* **Try it**
Only the lines containing "format" belong in the answer; find them in the material below.

** Opening Data records block **

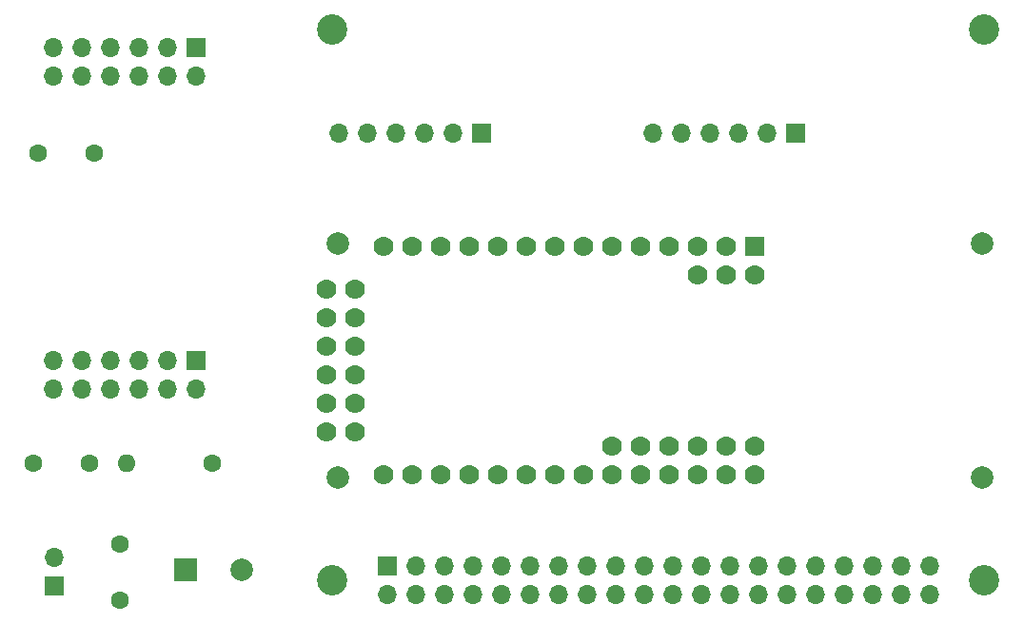
<source format=gts>
G04 #@! TF.GenerationSoftware,KiCad,Pcbnew,5.1.9-1.fc33*
G04 #@! TF.CreationDate,2021-01-30T14:56:45-05:00*
G04 #@! TF.ProjectId,cyc1000_pidp-11_shim,63796331-3030-4305-9f70-6964702d3131,1*
G04 #@! TF.SameCoordinates,Original*
G04 #@! TF.FileFunction,Soldermask,Top*
G04 #@! TF.FilePolarity,Negative*
%FSLAX46Y46*%
G04 Gerber Fmt 4.6, Leading zero omitted, Abs format (unit mm)*
G04 Created by KiCad (PCBNEW 5.1.9-1.fc33) date 2021-01-30 14:56:45*
%MOMM*%
%LPD*%
G01*
G04 APERTURE LIST*
%ADD10C,2.000000*%
%ADD11C,1.778000*%
%ADD12R,1.778000X1.778000*%
%ADD13R,1.700000X1.700000*%
%ADD14O,1.700000X1.700000*%
%ADD15C,2.700000*%
%ADD16R,2.000000X2.000000*%
%ADD17C,1.600000*%
%ADD18O,1.600000X1.600000*%
G04 APERTURE END LIST*
D10*
X291338366Y-132340308D03*
X233959766Y-132340308D03*
X233959766Y-111501894D03*
X291338366Y-111501894D03*
D11*
X232994566Y-128265894D03*
X232994566Y-125725894D03*
X232994566Y-123185894D03*
X232994566Y-120645894D03*
X232994566Y-118105894D03*
X232994566Y-115565894D03*
X235534566Y-128265894D03*
X235534566Y-125725894D03*
X235534566Y-123185894D03*
X235534566Y-120645894D03*
X235534566Y-118105894D03*
X235534566Y-115565894D03*
X238074566Y-132075894D03*
X240614566Y-132075894D03*
X243154566Y-132075894D03*
X245694566Y-132075894D03*
X248234566Y-132075894D03*
X250774566Y-132075894D03*
X253314566Y-132075894D03*
X255854566Y-132075894D03*
X258394566Y-132075894D03*
X260934566Y-132075894D03*
X263474566Y-132075894D03*
X266014566Y-132075894D03*
X268554566Y-132075894D03*
X271094566Y-132075894D03*
X258394566Y-129535894D03*
X260934566Y-129535894D03*
X263474566Y-129535894D03*
X266014566Y-129535894D03*
X268554566Y-129535894D03*
X271094566Y-129535894D03*
X266014566Y-114295894D03*
X268554566Y-114295894D03*
X271094566Y-114295894D03*
X238074566Y-111755894D03*
X240614566Y-111755894D03*
X243154566Y-111755894D03*
X245694566Y-111755894D03*
X248234566Y-111755894D03*
X250774566Y-111755894D03*
X253314566Y-111755894D03*
X255854566Y-111755894D03*
X258394566Y-111755894D03*
X260934566Y-111755894D03*
X263474566Y-111755894D03*
X266014566Y-111755894D03*
D12*
X271094566Y-111755894D03*
D11*
X268554566Y-111755894D03*
D13*
X274680000Y-101700000D03*
D14*
X272140000Y-101700000D03*
X269600000Y-101700000D03*
X267060000Y-101700000D03*
X264520000Y-101700000D03*
X261980000Y-101700000D03*
D13*
X221340000Y-121920000D03*
D14*
X221340000Y-124460000D03*
X218800000Y-121920000D03*
X218800000Y-124460000D03*
X216260000Y-121920000D03*
X216260000Y-124460000D03*
X213720000Y-121920000D03*
X213720000Y-124460000D03*
X211180000Y-121920000D03*
X211180000Y-124460000D03*
X208640000Y-121920000D03*
X208640000Y-124460000D03*
D15*
X233500000Y-92500000D03*
X291500000Y-92500000D03*
X233500000Y-141500000D03*
X291500000Y-141500000D03*
D16*
X220440000Y-140620000D03*
D10*
X225440000Y-140620000D03*
D17*
X214570000Y-143280000D03*
X214570000Y-138280000D03*
D13*
X208780000Y-141980000D03*
D14*
X208780000Y-139440000D03*
D13*
X238370000Y-140230000D03*
D14*
X238370000Y-142770000D03*
X240910000Y-140230000D03*
X240910000Y-142770000D03*
X243450000Y-140230000D03*
X243450000Y-142770000D03*
X245990000Y-140230000D03*
X245990000Y-142770000D03*
X248530000Y-140230000D03*
X248530000Y-142770000D03*
X251070000Y-140230000D03*
X251070000Y-142770000D03*
X253610000Y-140230000D03*
X253610000Y-142770000D03*
X256150000Y-140230000D03*
X256150000Y-142770000D03*
X258690000Y-140230000D03*
X258690000Y-142770000D03*
X261230000Y-140230000D03*
X261230000Y-142770000D03*
X263770000Y-140230000D03*
X263770000Y-142770000D03*
X266310000Y-140230000D03*
X266310000Y-142770000D03*
X268850000Y-140230000D03*
X268850000Y-142770000D03*
X271390000Y-140230000D03*
X271390000Y-142770000D03*
X273930000Y-140230000D03*
X273930000Y-142770000D03*
X276470000Y-140230000D03*
X276470000Y-142770000D03*
X279010000Y-140230000D03*
X279010000Y-142770000D03*
X281550000Y-140230000D03*
X281550000Y-142770000D03*
X284090000Y-140230000D03*
X284090000Y-142770000D03*
X286630000Y-140230000D03*
X286630000Y-142770000D03*
D17*
X222780000Y-131130000D03*
D18*
X215160000Y-131130000D03*
D14*
X208640000Y-96620000D03*
X208640000Y-94080000D03*
X211180000Y-96620000D03*
X211180000Y-94080000D03*
X213720000Y-96620000D03*
X213720000Y-94080000D03*
X216260000Y-96620000D03*
X216260000Y-94080000D03*
X218800000Y-96620000D03*
X218800000Y-94080000D03*
X221340000Y-96620000D03*
D13*
X221340000Y-94080000D03*
D14*
X234040000Y-101700000D03*
X236580000Y-101700000D03*
X239120000Y-101700000D03*
X241660000Y-101700000D03*
X244200000Y-101700000D03*
D13*
X246740000Y-101700000D03*
D17*
X207300000Y-103460000D03*
X212300000Y-103460000D03*
X211890000Y-131080000D03*
X206890000Y-131080000D03*
M02*

</source>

** Closing Data records block **

* **Answer area**
<source format=gts>
G04 Gerber Fmt 4.6, Leading zero omitted, Abs format (unit mm)*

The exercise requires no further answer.